Experiment Analysis
The Experiments section in GrowthBook is all about analyzing raw experiment results in a data source.
Before analyzing results, you need to actually run the experiment. This can be done in several ways:
- Feature Flags (most common)
- Running an inline experiment directly with our SDKs
- Our Visual Editor (beta)
- Your own custom variation assignment / bucketing system
When you go to add an experiment in GrowthBook, it will first look in your data source for any new experiment ids and prompt you to import them. If none are found, you can enter the experiment settings yourself.
Experiment Results Table
Once imported or added, go to the Results tab to view and update the results:
Each row of this table is a different metric.
Risk tells you how much you are predicted to lose if you choose the selected variation as the winner and you are wrong. Anything below 0.25% is highlighted green indicating the risk is very low and it's safe to call the experiment. You can use the dropdown to see the risk of choosing a different winner.
Value is the conversion rate or average value per user. In small print you can see the raw numbers used to calculate this.
Chance to Beat Control tells you the probability that the variation is better. Anything above 95% is highlighted green indicating a very clear winner. Anything below 5% is highlighted red, indicating a very clear loser. Anything in between is grayed out indicating it's inconclusive. If that's the case, there's either no measurable difference or you haven't gathered enough data yet.
Percent Change shows how much better/worse the variation is compared to the control. It is a probability density graph and the thicker the area, the more likely the true percent change will be there. As you collect more data, the tails of the graphs will shorten, indicating more certainty around the estimates.
Experiment Results Table (Frequentist Engine)

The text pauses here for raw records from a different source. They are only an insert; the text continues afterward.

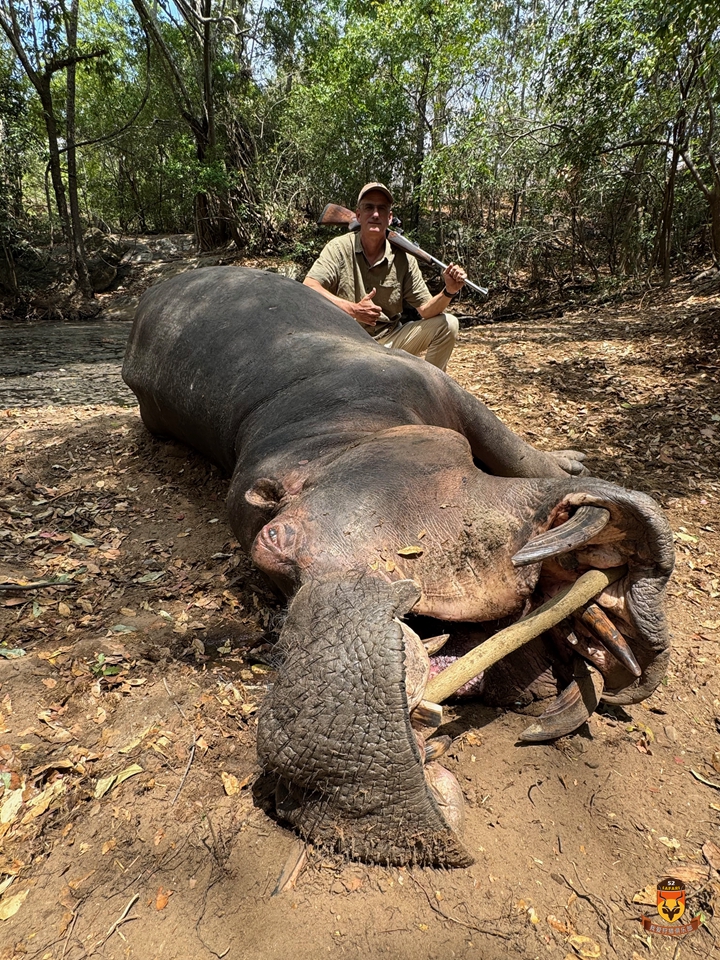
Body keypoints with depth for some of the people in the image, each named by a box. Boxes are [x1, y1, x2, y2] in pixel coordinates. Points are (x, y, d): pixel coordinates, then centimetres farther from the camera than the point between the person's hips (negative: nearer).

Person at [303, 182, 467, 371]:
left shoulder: (403, 258, -2)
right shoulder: (340, 248, -9)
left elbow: (426, 310, -4)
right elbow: (308, 289, -22)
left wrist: (449, 291, -26)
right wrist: (352, 310, -34)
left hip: (390, 340, 3)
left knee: (448, 324, -11)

You can also choose to analyze results using a Frequentist engine that conducts simple t-tests for differences in means and displays the commensurate p-values and confidence intervals. You can switch to the frequentist engine under General -> Settings -> Experiment Settings -> Statistics Engine.
If you select the "Frequentist" engine, when you navigate to the results tab to view and update the results, you will see the following results table:
Everything is the same as above except for three key changes:
- There is no longer a risk column, as the concept is not easily replicated in frequentist statistics.
- The Chance to Beat Control column has been replaced with the P-value column. The p-value is the probability that the percent change for a variant would have been observed if the true percent change were zero. When the p-value is less than 0.05 and the percent change is in the preferred direction, we highlight the cell green, indicating it is a clear winner. When the p-value is less than 0.05 and the percent change is opposite the preferred diection, we highlight the cell red, indicating the variant is a clear loser on this metric.
- We now present a 95% confidence interval rather than a posterior probability density plot.
Sample Ratio Mismatch (SRM)
Every experiment automatically checks for a Sample Ratio Mismatch and will warn you if found. This happens when you expect a certain traffic split (e.g. 50/50) but you see something significantly different (e.g. 46/54). We only show this warning if the p-value is less than 0.001
, which means it's extremely unlikely to occur by chance.
Like the warning says, you shouldn't trust the results since they are likely misleading. Instead, find and fix the source of the bug and restart the experiment.
Guardrails
Guardrail metrics are ones that you want to keep an eye on, but aren't trying to specifically improve with your experiment. For example, if you are trying to improve page load times, you may add revenue as a guardrail since you don't want to inadvertantly harm it.
Guardrail results show up beneath the main table of metrics and you can click on one to expand it and show more info. They are colored based on "Chance of Being Worse", which is just the complement of "Chance to Beat Control". If there are more than 2 variations, the max value is used to determine the overall color. A "Chance of Being Worse" less than 65% is green and of no concern. Between 65% and 90% is yellow and should be watched as more data comes in. Above 90% is red and you may consider stopping the experiment. If we don't have enough data to accurately predict the "Chance of Being Worse", we will color the metric grey.
If you select the frequentist engine, we instead use yellow to represent a metric moving in the wrong direction at all (regardless of statistical significance), red to represent a metric moving in the wrong direction with a two-sided t-test p-value below 0.05, and green to represent a metric moving in the right direction with a p-value below 0.05. Otherwise the cell is unshaded if the metric is moving in the right direction but not statistically significant at the 0.05 level.
Dimensions
If you have defined dimensions for your data source, you can use the Dimension dropdown to drill down into your results. This is very useful for debugging (e.g. if Safari is down, but the other browsers are fine, you may have an implementation bug).
Be careful. The more metrics and dimensions you look at, the more likely you are to see a false positive. If you find something that looks surprising, it's often worth a dedicated follow-up experiment to verify that it's real.